Sunday, February 10, 2008

Time that with this strange excuse Pardoned Kipling and his views

There was a certain political tendency in the United States around 1900. Historians call it the Progressive movement. I think it interesting how Kipling depicts "progressive" as almost a slang term in a novel he wrote around then:
"'Allus can, till we begin to dress daown. Efter thet, the heads and offals 'u'd scare the fish to Fundy. Boat fishin' ain't reckoned progressive, though, unless ye know as much as dad knows.'" -- Rudyard Kipling, Captains Courageous, 1897
"'I tell you, Harve, there ain't money in Gloucester 'u'd hire me to ship on a reg'lar trawler. It may be progressive, but, battin' that, it's the putterin'est, slimjammest business top of earth.'" -- ibid.
"'Dad's sot agin 'em on account o' their pitchin' an' joltin', but there's heaps o' money in em. Dad can find fish, but he ain't no ways progressive - he don't go with the march o' the times. They're chock-full o' labour-savin' jigs an' sech all.'" -- ibid.
"'We know it ain't, but there's no goin' in the teeth o' superstition.
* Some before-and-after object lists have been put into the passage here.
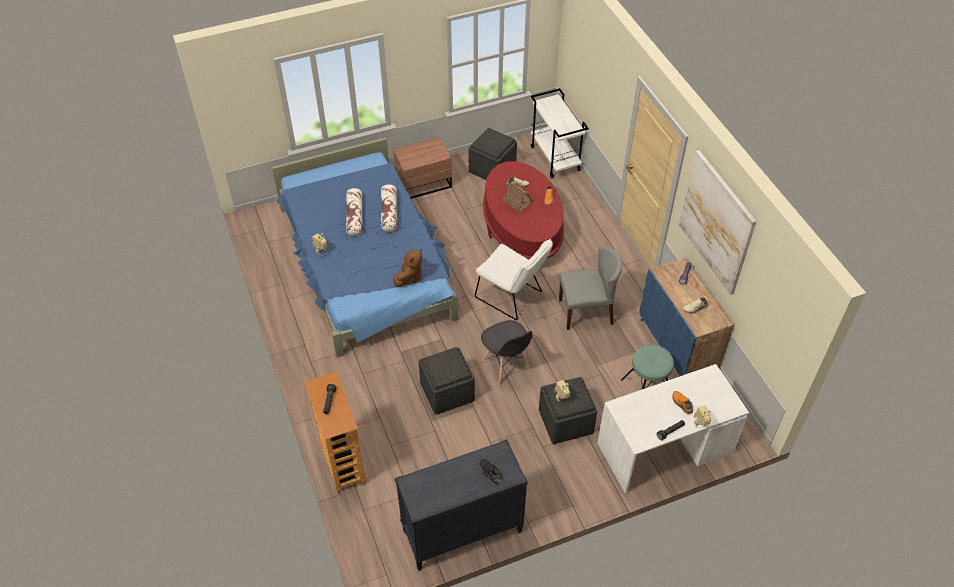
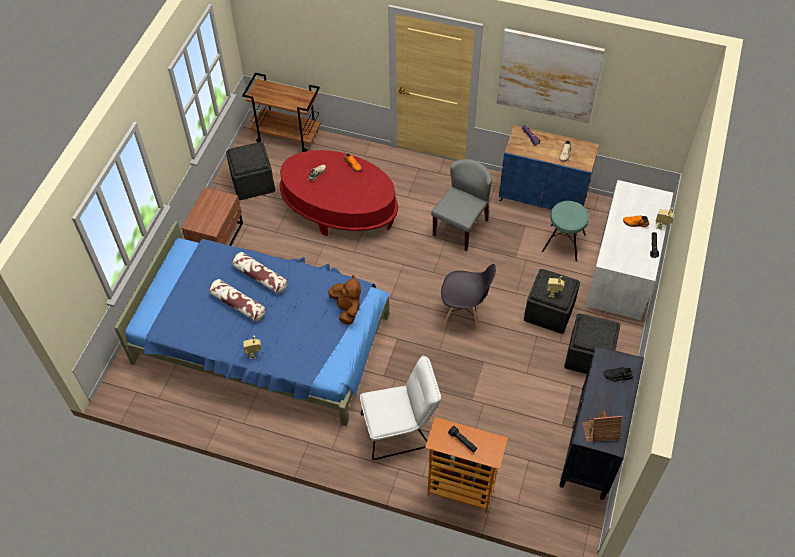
camera: 50 degrees left, 5 degrees up
(446, 391) = (453, 370): grey ottoman -> grey ottoman (588, 356)
(512, 297) = (401, 263): white chair -> white chair (400, 429)
(516, 202) = (335, 187): toy house -> toy house (601, 430)
(555, 159) = (288, 136): white cart -> brown cart

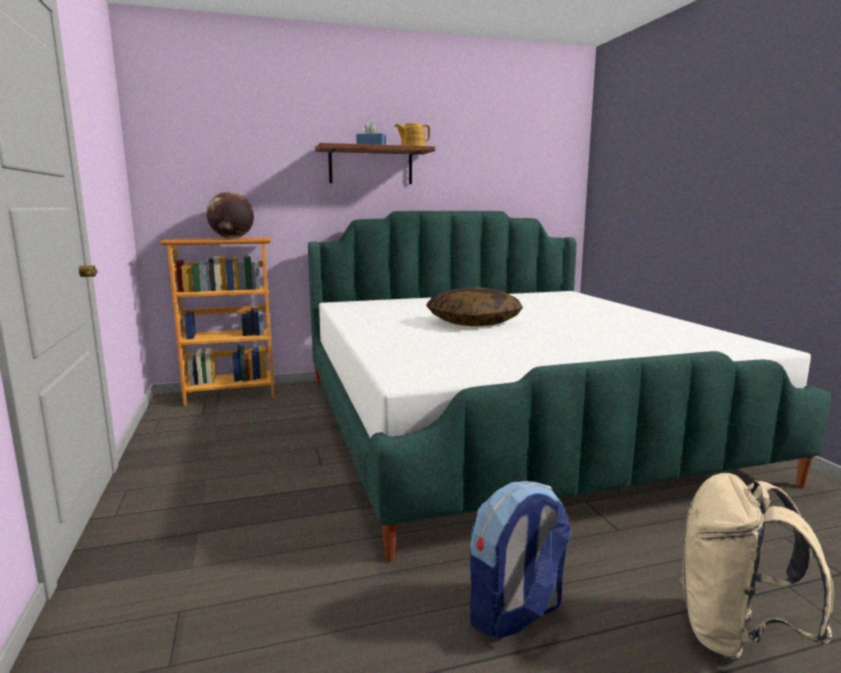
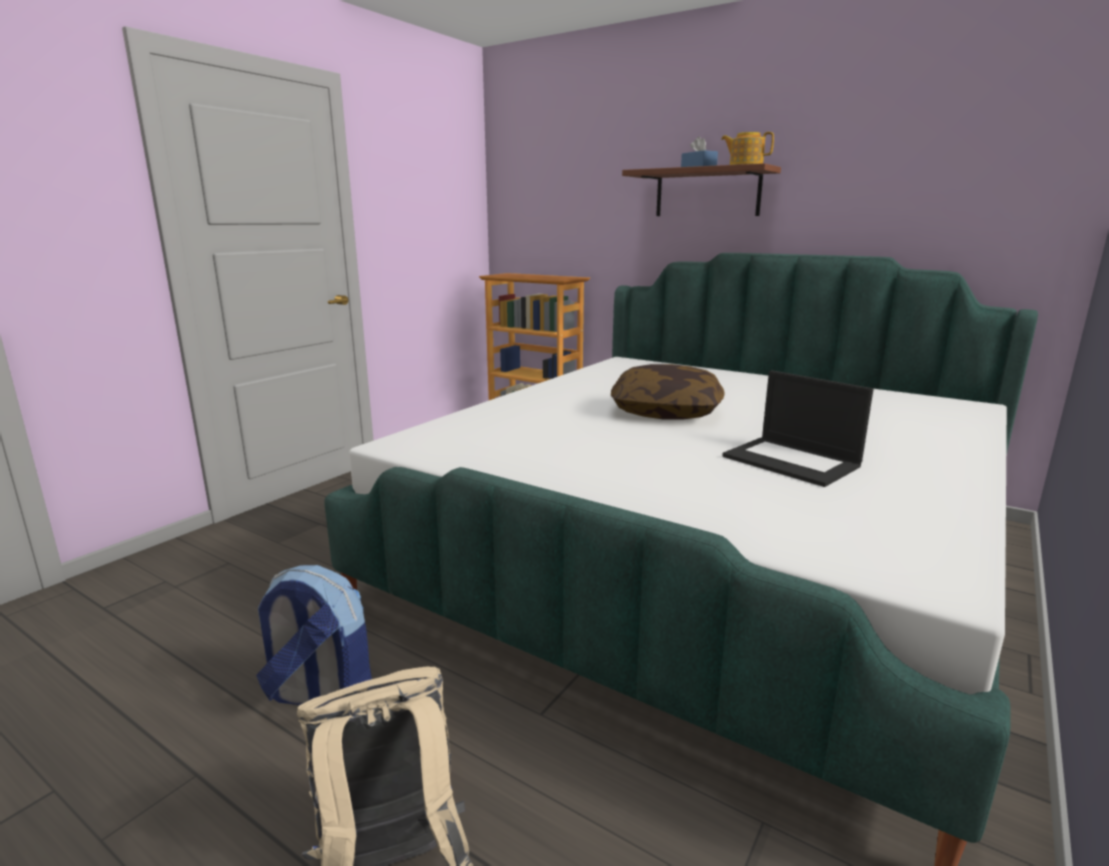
camera: 50 degrees right, 5 degrees up
(232, 238) = (547, 276): globe -> none
(600, 327) = (793, 461): none -> laptop

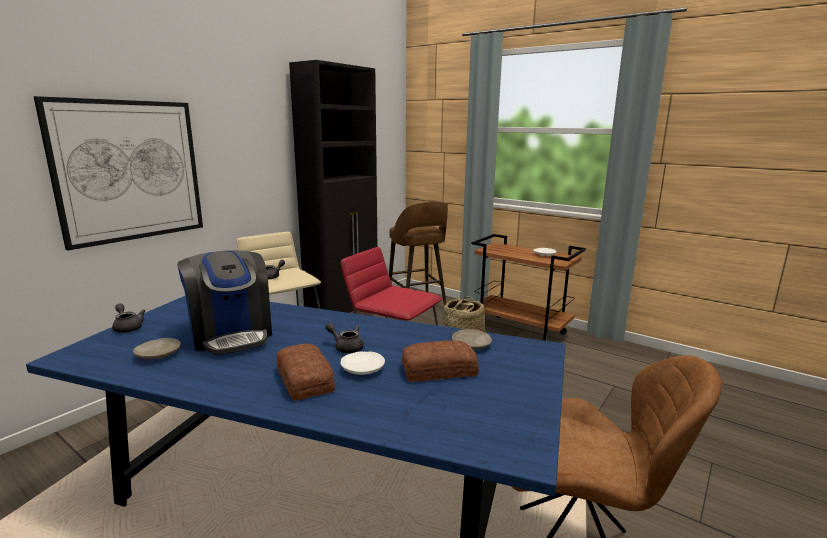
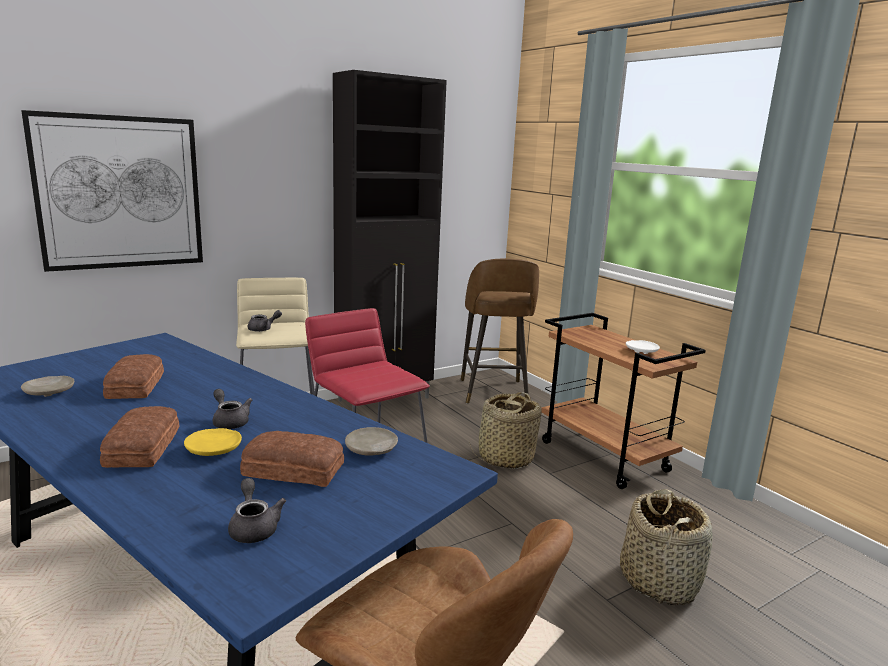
camera: 20 degrees right, 0 degrees up
(128, 327) = (59, 359): grey teapot -> grey teapot (254, 527)
(231, 335) = (137, 385): coffee machine -> bread
(363, 369) = (214, 449): white plate -> yellow plate
(611, 400) = (659, 580): none -> basket

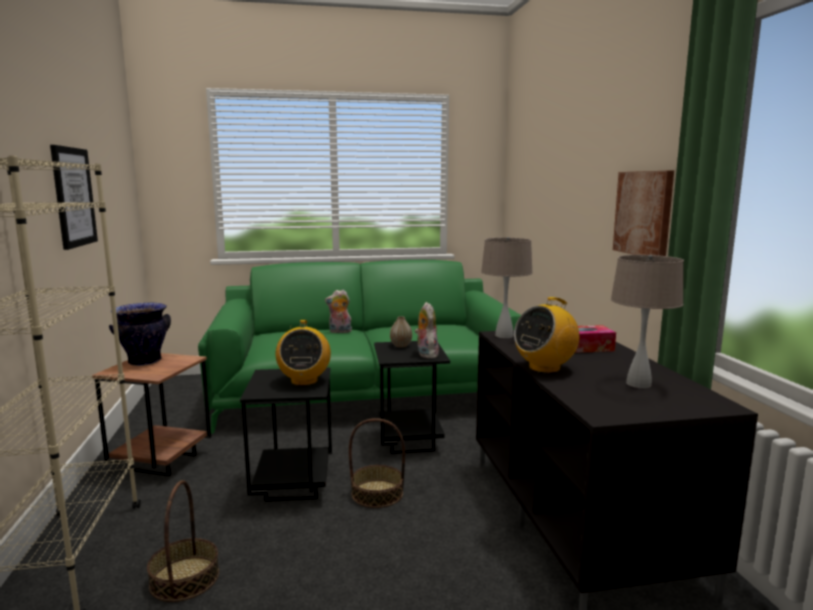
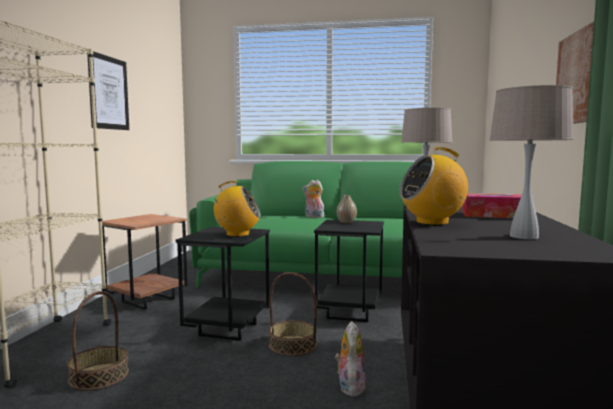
camera: 20 degrees right, 5 degrees down
(144, 361) = (141, 218): vase -> none
(304, 381) = (237, 234): radio -> radio turned 105 degrees counterclockwise
(425, 354) = (361, 228): plush toy -> plush toy (349, 387)

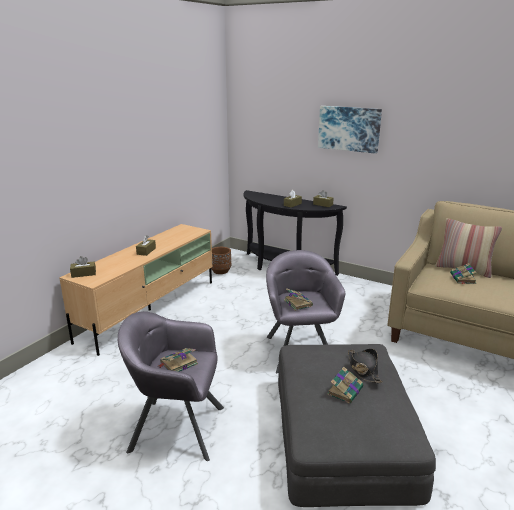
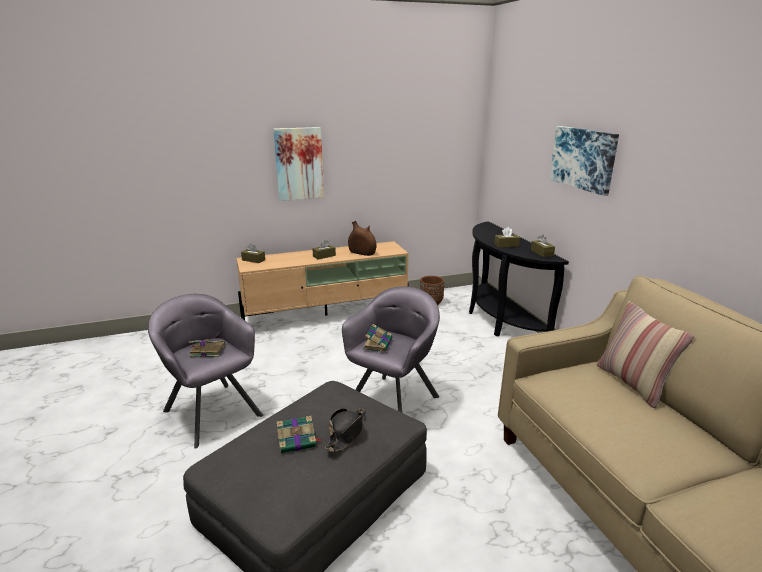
camera: 40 degrees right, 0 degrees up
(104, 163) = (299, 164): none -> picture
(174, 240) = (362, 253): none -> brown vase
(463, 279) = (602, 393): book -> none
That's one o' the advantages o' livin' in a progressive country.'" -- ibid.
"'Why didn't that Eastport man bid, then? He bought his boots. Ain't Maine progressive?'" -- ibid.
"'Huh! I guess I'm as enlightened and progressive as the next man, but when it comes to a dead St. Malo deck-hand scarin' a couple o' pore boys stiff fer the sake of a thirty-cent knife...'" -- ibid.